[[ Source passage open ]]

Time is running out to register to vote!
If you have not registered to vote, you have till August 23 to be registered for the September 12th election. Please do not throw away your shot to be heard.
Register at "Rock the vote" via my site here!
If you have not registered to vote, you have till August 23 to be registered for the September 12th election. Please do not throw away your shot to be heard.
I had some lovely time away with my family, my sister's family and my parents.
While there, I jotted down some thoughts on my campaign with assistance from my niece's magnetic sketchy thing.
As I have mentioned before, one of the areas I want to see improvements on is communication. How many times have you read in the paper that a community meeting is that very night? You have no one to watch the kids, or you already committed to another event, and your voice will not be heard at that meeting. You are left to hope that someone expresses similar thoughts to your own. Sometimes you don't realize a meeting has happened till you read the meeting recap in the Ledger or Sun. Meetings are usually posted but it's not always easy to know where to look for them.
If I'm elected, I plan on keeping a comprehensive calendar of all public meetings with a special emphasis on ward one relevant meetings. This calendar will be in a static web address that you can bookmark and easily find. For our citizens who have trouble with the internet, the calendar will be mailed out. The calendar will also be posted in various public locations. I want every citizen to have the opportunity to be informed and weigh in on these important issues.
As you can see from my social media accounts, blog, and website, I enjoy communicating over the web. Every constituent who has emailed me, whether supportive or not, has received an email back from me. Online communication keeps us up to date and saves on resources like paper and postage.
However, I won't just rely on the internet to keep in touch with you. I would welcome handwritten letters, postcards, phone calls, videos, songs, skywriting or interpretive dance. But I'm also thinking of adding an old classic that I am reminded of every day at my job at MIT. Office Hours!

[[ Source passage closed ]]
[[ Supplied material open ]]

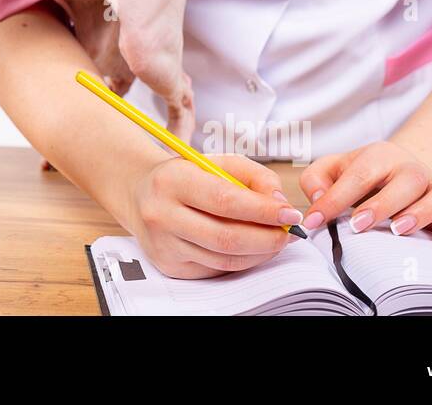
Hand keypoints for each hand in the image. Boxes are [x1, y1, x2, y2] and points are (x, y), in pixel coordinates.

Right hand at [127, 154, 302, 278]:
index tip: (291, 212)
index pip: (225, 201)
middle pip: (227, 237)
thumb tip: (279, 201)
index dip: (263, 210)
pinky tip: (254, 248)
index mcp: (172, 181)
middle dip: (268, 238)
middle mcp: (162, 214)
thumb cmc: (185, 177)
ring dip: (261, 252)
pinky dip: (243, 260)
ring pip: (225, 258)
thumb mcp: (216, 162)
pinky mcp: (170, 266)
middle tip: (291, 231)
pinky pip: (217, 269)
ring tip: (277, 239)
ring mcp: (164, 245)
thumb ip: (253, 175)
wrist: (140, 195)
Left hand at [298, 141, 431, 244]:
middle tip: (358, 225)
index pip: (359, 175)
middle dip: (382, 204)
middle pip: (407, 179)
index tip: (315, 220)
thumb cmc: (359, 175)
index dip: (334, 198)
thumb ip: (316, 178)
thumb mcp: (332, 169)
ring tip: (398, 230)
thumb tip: (317, 198)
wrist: (394, 173)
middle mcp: (410, 169)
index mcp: (379, 156)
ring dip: (423, 212)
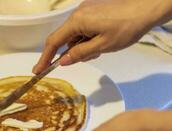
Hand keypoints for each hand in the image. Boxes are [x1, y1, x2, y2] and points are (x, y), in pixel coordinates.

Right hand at [33, 0, 171, 73]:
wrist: (146, 8)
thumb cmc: (127, 27)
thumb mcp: (102, 46)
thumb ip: (79, 54)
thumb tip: (62, 61)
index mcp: (77, 21)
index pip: (53, 42)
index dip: (44, 58)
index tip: (38, 70)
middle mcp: (77, 14)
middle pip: (64, 38)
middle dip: (71, 51)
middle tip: (87, 56)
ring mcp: (85, 11)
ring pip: (75, 35)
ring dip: (82, 45)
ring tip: (101, 47)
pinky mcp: (92, 11)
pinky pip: (83, 28)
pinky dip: (87, 38)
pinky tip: (101, 39)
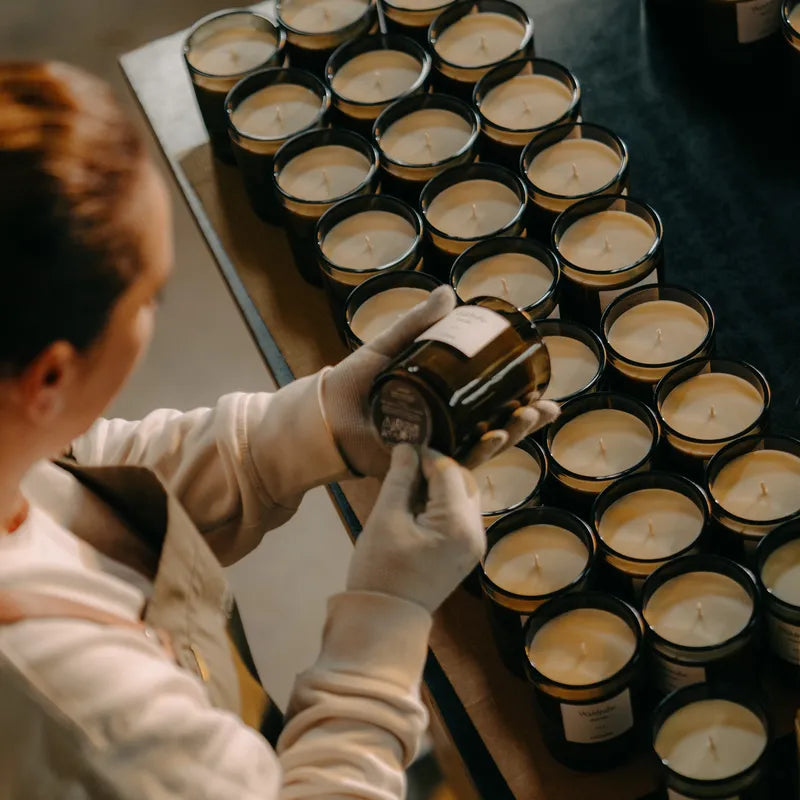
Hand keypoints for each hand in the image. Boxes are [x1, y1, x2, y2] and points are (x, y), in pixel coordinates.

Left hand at [322, 285, 560, 476]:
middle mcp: (443, 427)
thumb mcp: (389, 347)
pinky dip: (475, 452)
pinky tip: (495, 440)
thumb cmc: (354, 381)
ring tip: (527, 418)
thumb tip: (450, 292)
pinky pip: (452, 462)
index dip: (520, 401)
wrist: (324, 411)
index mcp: (442, 402)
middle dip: (524, 422)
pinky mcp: (419, 462)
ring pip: (480, 447)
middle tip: (545, 408)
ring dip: (509, 437)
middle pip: (493, 428)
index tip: (545, 393)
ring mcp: (433, 447)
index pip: (489, 404)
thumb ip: (418, 323)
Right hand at [347, 444, 483, 613]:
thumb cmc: (380, 569)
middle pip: (462, 481)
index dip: (424, 455)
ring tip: (407, 488)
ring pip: (463, 496)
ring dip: (439, 486)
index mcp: (458, 523)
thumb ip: (400, 478)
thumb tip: (407, 447)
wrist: (385, 620)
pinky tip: (417, 507)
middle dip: (434, 469)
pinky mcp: (466, 553)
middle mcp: (475, 532)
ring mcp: (474, 544)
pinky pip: (460, 516)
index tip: (400, 450)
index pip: (447, 470)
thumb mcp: (386, 518)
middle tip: (403, 468)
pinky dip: (442, 504)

[[ Supplied material closed ]]

» **Problems to work on**
1. In the campaign post, what is the last day to register for the September 12th election?
2. Please transcribe the campaign post between "Time is running" and "my site here!", inclusive.

» **Outputs for the tasks**
1. August 23.

2.
Time is running out to register to vote!
If you have not registered to vote, you have till August 23 to be registered for the September 12th election. Please do not throw away your shot to be heard.
Register at "Rock the vote" via my site here!